Michael Piggot, Freya Grant & Kate Sherman – Once Under A Sky

Once Under A Sky
Seaside Adventures At The Old Fitz

“Imaginative, magical and adventurous,” is how writer-director Michael Pigott describes Once Under A Sky, a whimsical and innovative new work about two New Zealand fisherwomen called May and August who, after the sea dries up, embark on a journey to the arid desert. The concept originated with performers (and co-writers) Freya Sant and Kate Sherman, and the next three years saw them juggling a residency at Legs On The Wall, workshopping the piece with Pigott, and various showings around Sydney and Brisbane.

At first I’m surprised that Freya, Kate and Michael want to do the interview together, but straight away their tight-knit family dynamic is apparent. They banter and tease amongst themselves, prompt one another and finish each other’s sentences. If one is struggling to get across what they think, the others helpfully chime in. “I think people are usually forced to produce plays in a short space of time because of funding,” Freya says. “So you end up working with new people and putting shows together really quickly. We were interested in ensemble theatre and that process of working over a long period of time and really getting to know each other.”

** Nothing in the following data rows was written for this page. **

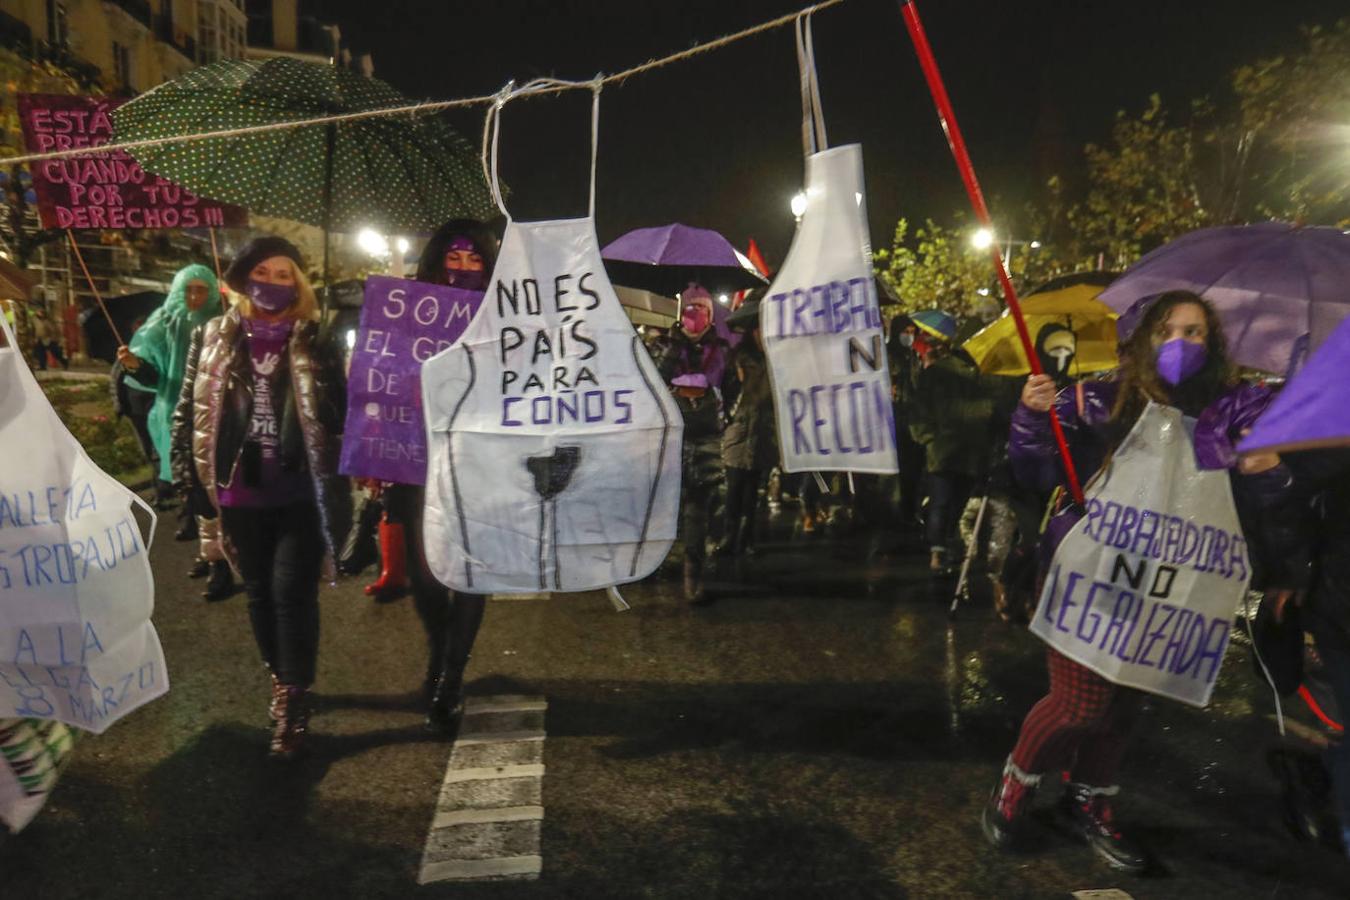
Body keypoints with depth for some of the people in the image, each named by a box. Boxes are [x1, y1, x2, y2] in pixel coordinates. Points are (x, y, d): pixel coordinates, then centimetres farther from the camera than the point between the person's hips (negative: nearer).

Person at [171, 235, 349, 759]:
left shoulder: (316, 344, 0)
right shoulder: (213, 338, 6)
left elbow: (341, 415, 0)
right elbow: (189, 409, 9)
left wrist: (338, 483, -10)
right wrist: (191, 476, 4)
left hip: (300, 493, -3)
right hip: (240, 494, 3)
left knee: (292, 592, -6)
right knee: (258, 593, 14)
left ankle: (294, 701, 4)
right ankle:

Freya and Kate come from very different performance backgrounds: Kate was of the more traditional NIDA pedigree, while Freya’s roots are planted in circus (she has been clowning since the age of eight). The two of them met at physical theatre company Legs On The Wall, and bonded over a common interest in movement, acrobatics and European clowning.

If Freya and Kate are the skeleton of the show, then Pigott seems to be the glue holding it together. When Freya and Kate turned up to an audition at Belvoir Street in 2006 (Pigott’s show The Golden Ass), they were instantly struck by the organic way he worked. Even though they weren’t cast, they invited Pigott to view the initial stages of Once Under A Sky. “I thought they were so much fun and I’d love to spend time with the characters,” says Pigott, “so we got working.”

The characters May and August are polar opposites (a common dynamic in clowning) – or as Michael describes it, they are like the two parts of our brain. “August is the analytical part and May the imaginative. In the beginning of the play these women live by the sea and are made of the sea; they’re a part of their environment, but they are outsiders in terms of the community. When they go to the desert they become outsiders to the land and their environment. When that happens it can put you in an immense state of crisis and vulnerability.”

When I talk to the three, just a couple of weeks out from Once Under A Sky’s premiere at The Old Fitz, they say they are still in a constant state of flux, reworking and rewriting scenes. “We’ve got a good sense of honesty about calling things that don’t work. If the idea doesn’t sit with one of us then it’s probably not a good idea. We wait to find something that all of us get excited by.”

The end result is a multi-layered, motif-laden show that combines physical theatre, storytelling and absurdist elements, and invites audiences to use their imagination.

“We liked the idea of everything being simple so audiences can create with us,” says Kate. “They are almost like a third character, and that’s why everyone comes out with a different reading of it.” Pigott chimes in: “All you have to do is bring tools to get their imaginations firing and don’t spoonfeed them – then audiences can imagine their own world and get excited about working out what [the show] meant.”